Despite the sheer power of the planter elite, there was also significant government support for the rudiments of a mass middle class- a “social contract,” primarily economic in nature, that gave ordinary citizens a stake in their own government and paved the way for economic opportunity. This first social contract was based off of two federal policies- Hamilton’s financial system, which opened up opportunities for even the lowest rung of society to gain access to capital and improve their station, and the land grants in the Old Northwest, by which the federal government sold land to farmers relatively cheaply. Easy credit and cheap land were a very simple social contract compared to what would follow, to be sure; but they set the standard that the federal government would set up institutions to help the little guy.
But even as the government offered up opportunities for class mobility, the political institutions of the First Republic were solidly aristocratic. Party structures were set up in solidly aristocratic ways, in what Morton Keller terms a “deferential-republican regime.” Property ownership was necessary for political participation, as was some degree of social status. This would begin to change under the Jackson Reformation, but even then, the presence of great orators who littered their speeches with classical allusions was testimony to the fundamentally elitist character of the political institutions of this time.
Finally, there was Washington’s American System, an economic arrangement that would be carried on by Thomas Jefferson and Albert Gallatin, Henry Clay and John Quincy Adams, and many other Republicans and Whigs. The economy of the fledgling nation was structured around three main pillars: a national bank and centralized financial system, protections of “infant industries,” and federal support for “internal improvements” to bind the nation together. This national economic strategy favored all sectors of the economy, allowing planters and farmers to transport their goods, giving support to infant manufacturing industries, and keeping a stable financial system attractive to foreign investment. By the 1830s and 1840s, American economic strength would be recognized as among the foremost in the world.
Despite its clear effectiveness, the institutions of the First Republic would soon begin to decay under their own weight and in response to American expansion. The people would notice, and a new reformer- General Andrew Jackson- would rise up and reform, without revolutionizing, the institutions of the Republic.
Two trends in particular in the early 19th Century brought the largely aristocratic institutions of the First Republic into a state of decay, and they were both aided and abetted by particular institutions contained within the First Republic. These were continental expansion, abetted by the government’s sales of land to farmers and including such adventures as the Oregon purchase and the Mexican War, and the First Industrial Revolution, which the federal government helped to bring about by investments in technologies and protections for infant industries. The continental expansion brought about a sort of economic democracy, with a mass middle class demanding representation. The industrial revolution began to change the balance of power in the American economy and tilt it decisively towards industry, while setting up a newly empowered industrial elite.
Amidst these changes, the planter elite still held power, though it increasingly came under pressure from the rising Jacksonian masses and the newly ascendant industrialists. The invention of the cotton gin and subsequent re-affirmation of slavery’s economic power bolstered the planter elite, and over time it grew more and more reactionary and hostile to the policies of the north. But it still generally called the shots in national policy.
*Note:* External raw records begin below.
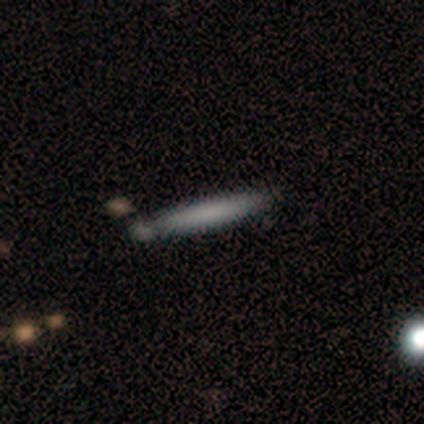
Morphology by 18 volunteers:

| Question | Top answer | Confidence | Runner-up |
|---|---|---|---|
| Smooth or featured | smooth | 89% | featured or disk (11%) |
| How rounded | cigar-shaped | 100% | — |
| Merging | none | 67% | minor disturbance (17%) |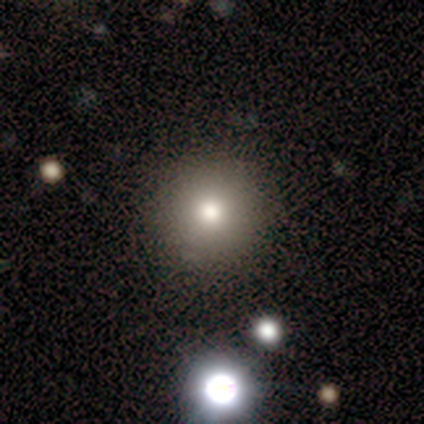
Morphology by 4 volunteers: This appears to be a smooth galaxy with no disk features (75%) that is round (100%). Merging: none (100%).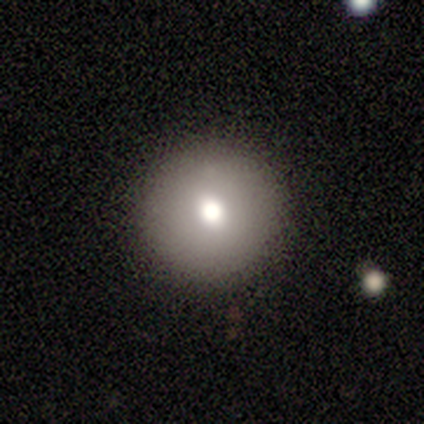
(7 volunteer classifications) smooth_or_featured: smooth (p=0.86) [alt: star or artifact p=0.14]
how_rounded: round (p=1.00)
merging: none (p=1.00)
Against this, President Andrew Jackson rode in on a populist wave, fueled by the growing Jacksonian middle class. He and his populist successors improved and expanded on the previously existing “land sale-easy credit” social contract through two main measures- supporting a system of state banks, and drastically increasing the amount of land available to farmers and settlers through Indian Removal, the Mexican War, and the purchase of the Oregon Territory. (Jefferson had done the same through the Louisiana Purchase.) Jackson thereby expanded and preserved the First Republic’s social contract, without fundamentally rethinking it.
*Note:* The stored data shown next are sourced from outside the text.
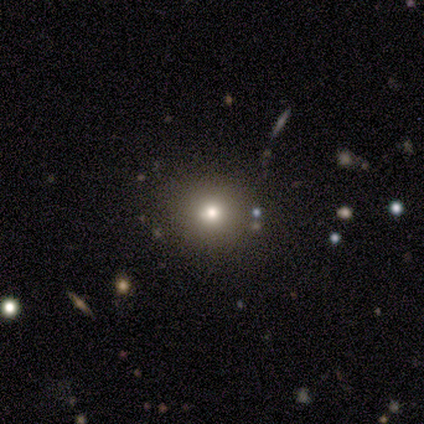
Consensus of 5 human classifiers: Q: Smooth or featured?
A: smooth (40%); tied with: star or artifact (40%)
Q: How rounded?
A: round (100%)
Q: Merging?
A: none (100%)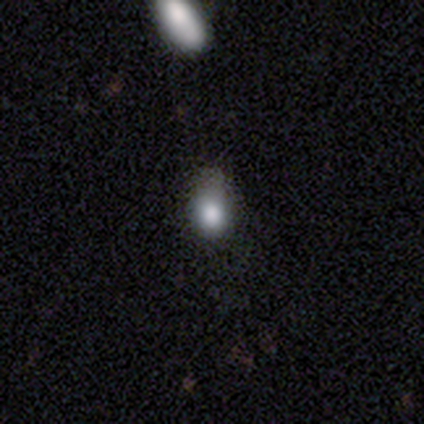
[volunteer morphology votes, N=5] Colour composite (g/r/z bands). It shows a smooth galaxy with no disk features (60%) that is round (67%). Merging: none (50%, tied with minor disturbance).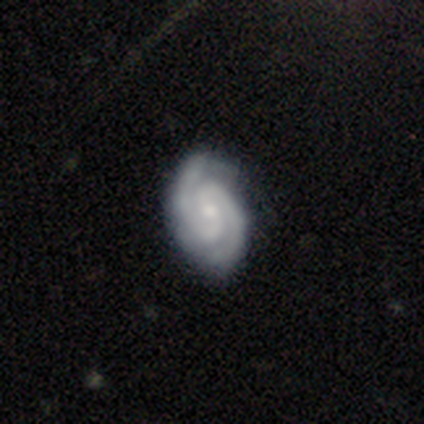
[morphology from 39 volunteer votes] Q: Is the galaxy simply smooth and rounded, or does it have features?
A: featured or disk — 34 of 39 (87%).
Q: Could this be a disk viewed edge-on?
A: no — 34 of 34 (100%).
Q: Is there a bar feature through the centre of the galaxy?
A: no — 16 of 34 (47%).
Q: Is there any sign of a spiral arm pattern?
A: yes — 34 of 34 (100%).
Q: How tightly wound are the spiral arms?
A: tight — 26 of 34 (76%).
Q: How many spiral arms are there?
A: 2 — 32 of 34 (94%).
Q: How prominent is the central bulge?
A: moderate — 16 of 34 (47%).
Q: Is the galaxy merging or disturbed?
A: none — 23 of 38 (61%).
But in terms of political institutions, President Jackson and the Jacksonian movement made drastic changes. The 1830s saw nothing less than a transformation of the deferential-republican regime into a populist one, based not so much on aristocratic pretensions as on increased popular participation. Universal manhood suffrage and other reforms were fueled by anger at a system that common people believed excluded them in its oligarchic ways, an anger empowered the more due to the apparent decadence of the planter elite. This trend would repeat itself throughout American history- anger at an elite would inspire populist reformation of America’s political institutions, while the elite would quietly continue to hold power.
The American System of the First Republic fostered a new industrial elite in the eastern cities whose interests were increasingly inimical to those of the Southern planters. By the 1850s, the parties had divided among regional lines, and the seeds of crisis were inevitable. Jackson’s Reformation had preserved the First Republic for a few decades longer; but it did not resolve its internal contradictions, and the rise of the industrial elite would add fuel to the coming crisis.
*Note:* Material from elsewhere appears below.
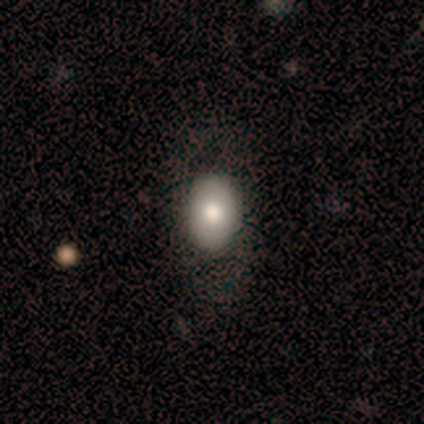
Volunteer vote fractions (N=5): Smooth or featured? smooth (100%)
How rounded? in between (80%)
Merging? none (60%)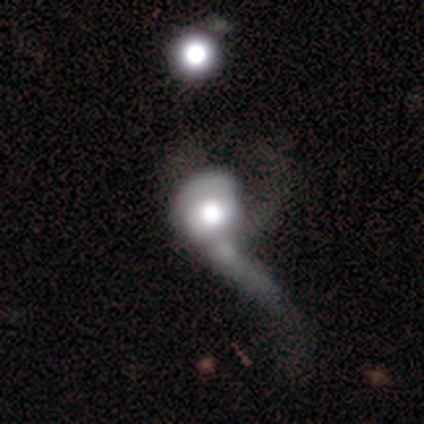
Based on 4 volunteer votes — Morphology: type=featured or disk (75%); edge-on=no (100%); bar=no (100%); spiral arms=no (67%); bulge=large (67%); merging=merger (75%).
By the 1850s, the nation had divided over the issue of slavery- the planter elite squabbled with the new industrial elite, public opinion followed the winds, and after the election of President Lincoln, the slave states started splitting off. The Crisis of the Union had begun.
The Crisis of the Union, which lasted roughly from the mid-1850s to the compromise of 1876, saw a number of strategic and domestic goals achieved by American populists and nationalists. First and foremost, the Union was preserved by Northern victory in the Civil War- and the preservation of the Union was the overriding strategic imperative of the 19th Century. Second, the Civil War and its aftermath saw the Union’s complete hegemony over North America, which would allow the United States to compete at the same level with the European powers. Aside from these strategic accomplishments, two crucial domestic achievements were made- first, the aristocracy was totally broken and replaced with an industrial elite. Second, Hamilton and Washington’s constitutional vision of an activist government was validated, making further state-building and government activism possible. The institution-building began during Lincoln’s tenure in office and would continue throughout the 19th Century. But the basic character of the regime was unduly influenced by Jacksonian democracy.
Lincoln’s policies and the northern victory put in place a mass industrial elite- the “robber barons” or “captains of industry” of the late 19th Century. These men, leaders and major stockholders of the great corporations and combinations in the steel, oil, railroad, and other industries, were not necessarily politicians themselves. But they did hold immense power, and most politicians built operations off of their foundations. This elite, like all elites, was not necessarily malign- the great corporate leaders did a lot to increase American wealth and employed millions of laborers. And on top of that, they were oftentimes quite philanthropic. But like all elites, they had a tendency to overreach.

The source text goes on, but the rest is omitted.